LiveSpeech introduces a fully autoregressive transformer model that significantly reduces latency while maintaining competitive performance. This is achieved through two key innovations:
- Adaptive Codebook Weights: The model uses a loss weighting mechanism that adapts based on the contribution of each codebook to the generated frame, focusing initially on high-level codes to ensure content accuracy and progressively shifting attention to lower-level codes to enhance voice quality.
- Parallel Codebook Group Heads: This technique involves grouping codebooks and processing these groups in parallel, which enhances the model's ability to predict multiple tokens in a single decoding step without additional inference costs.
Model Architecture
LiveSpeech employs a combination of a neural audio codec, a speech encoder, and a transformer decoder:
- Neural Audio Codec: This component encodes raw audio into discrete codes using residual vector quantization (RVQ), which ensures efficient audio tokenization.
- Speech Encoder: It generates fixed-length embeddings from variable-length audio to provide voice conditions.
- Transformer Decoder: Adopting a GPT-style architecture, the decoder processes discrete tokens autoregressively, leveraging the adaptive codebook weights and parallel codebook group heads for efficient token generation.
Technical Details and Implementation
Adaptive Codebook Weights
The adaptive weighting mechanism redistributes the model's focus dynamically during training to balance the trade-off between content accuracy and voice quality. Initially, higher weights are assigned to high-level codebooks. As the training progresses and high-level predictions become more accurate, the model starts focusing on lower-level codebooks. This is controlled by a hyperparameter λ, which adapts the weight decay rate, and a probability threshold pmax to ignore easy predictions and prevent weight vanishing for low-level codes.
Parallel Codebook Group Heads
By grouping multiple codebooks and processing them in parallel, the model effectively reduces the computational overhead associated with predicting multiple tokens in each autoregressive step. This approach allows the transformer to maintain high inference speed even with an increased number of codebooks, making it suitable for low-latency streaming.
Experimental Evaluation
The paper conducts comprehensive experiments using the LibriLight dataset for pretraining and the LibriTTS test set for evaluation. Objective metrics such as Character Error Rate (CER), Word Error Rate (WER), Phoneme Error Rate (PER), speaker similarity (SS), and the objective perceptual speech quality score (O-MOS) are used to evaluate the model's performance.
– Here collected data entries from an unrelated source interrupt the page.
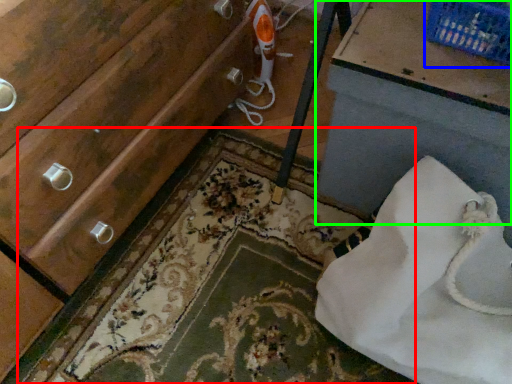
Question: Considering the real-world distances, which object is farthest from bath mat (highlighted by a red box)? basket (highlighted by a blue box) or vanity (highlighted by a green box)?

Choices:
 (A) basket
 (B) vanity

Answer: (A)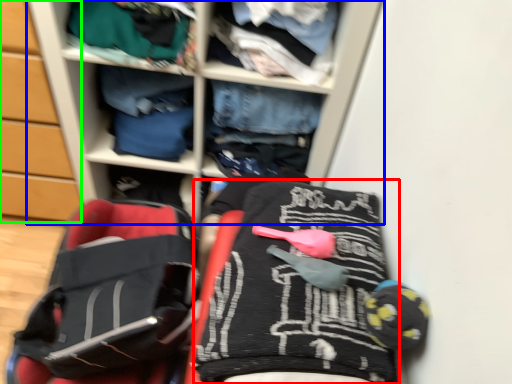
Question: Estimate the real-world distances between objects in this image. Which object is closer to clothing (highlighted by a red box), shelf (highlighted by a blue box) or cabinetry (highlighted by a green box)?

Choices:
 (A) shelf
 (B) cabinetry

Answer: (A)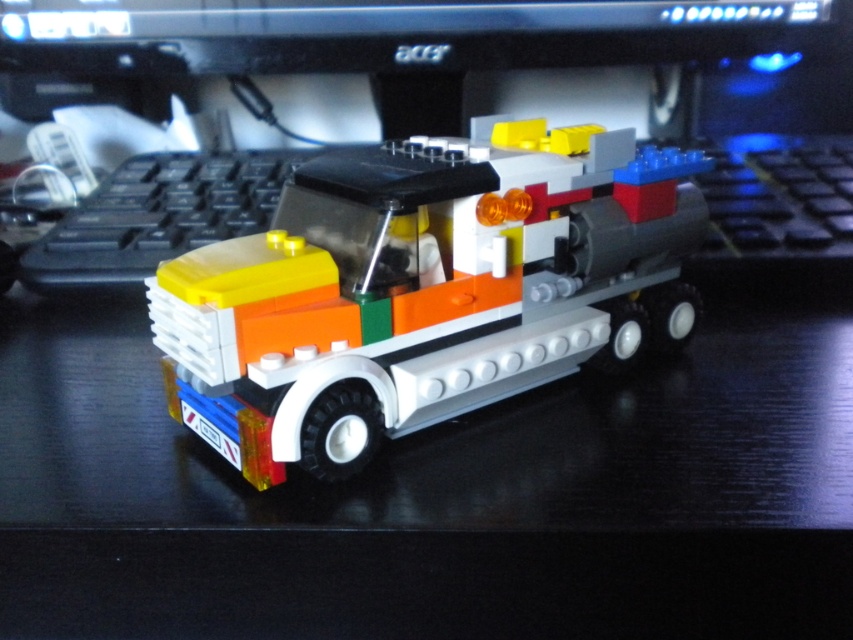
Is translucent orange lego truck at center positioned behind black plastic computer monitor at upper center?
In addition, subjective evaluations (S-MOS) are carried out to gauge perceptual quality.
Results
- Performance: The proposed LiveSpeech model demonstrates competitive performance, achieving scores close to or better than state-of-the-art baselines. Notably, the adaptive codebook weights and parallel processing techniques enable a significant reduction in CER and enhancement in SS scores compared to traditional methods.
- Speed and Latency: LiveSpeech achieves a real-time factor (RTF) comparable to advanced TTS models while operating with a 200ms delay, making it highly suitable for real-time applications.
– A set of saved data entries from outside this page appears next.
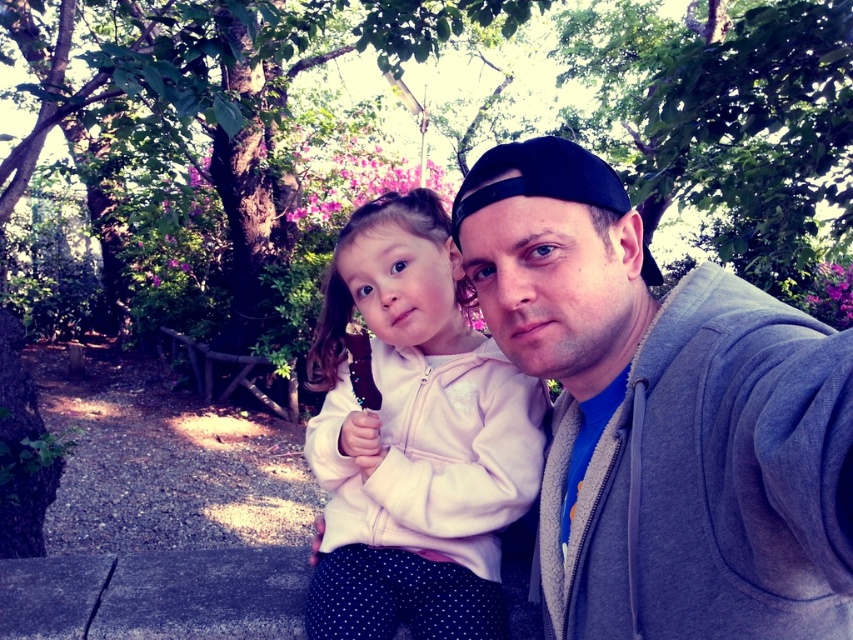
You are standing at the origin point in the park scene. The gray fleece jacket at center is located at coordinates 0.650 in the x and 0.777 in the y. If you want to walk directly to the jacket, in which direction should you move relative to the current position?

To reach the gray fleece jacket at center located at coordinates x 0.650 and y 0.777, you should move northeast since the jacket is positioned northeast of your starting point at the origin.

You are helping organize a clothing donation drive and need to sort jackets by size. You see a gray fleece jacket at center and a white fleece jacket at center. Which jacket should you place in the large size bin?

The gray fleece jacket at center should be placed in the large size bin because it has a larger size compared to the white fleece jacket at center.

You are a photographer setting up a shot in the park. You notice two jackets hanging on a tree branch in the center of the scene. The gray fleece jacket at center and the white fleece jacket at center. Which jacket is positioned higher on the branch?

The gray fleece jacket at center is above the white fleece jacket at center, so the gray fleece jacket at center is positioned higher on the branch.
- Speech Quality: Both objective and subjective measures indicate that LiveSpeech maintains high speech quality with low latency. The use of an enhancer further improves perceptual scores, aligning them closely with high-reference audio standards.
Implications and Future Directions
The advancements presented in LiveSpeech have practical implications for real-time TTS applications, enhancing user experience in live communication scenarios by reducing latency and maintaining high-quality speech synthesis. Theoretically, these innovations can inspire further research in autoregressive models' efficiency for other sequential prediction tasks.
Future developments could include exploring more advanced neural audio codecs for better compression and quality trade-offs, scaling the transformer architecture for even faster inference, and extending the adaptive weighting mechanism to other domains such as video or multimodal generation.
In conclusion, LiveSpeech represents a significant forward step in low-latency zero-shot TTS, providing a robust and efficient solution for real-time speech synthesis with promising applications across various real-time communication platforms.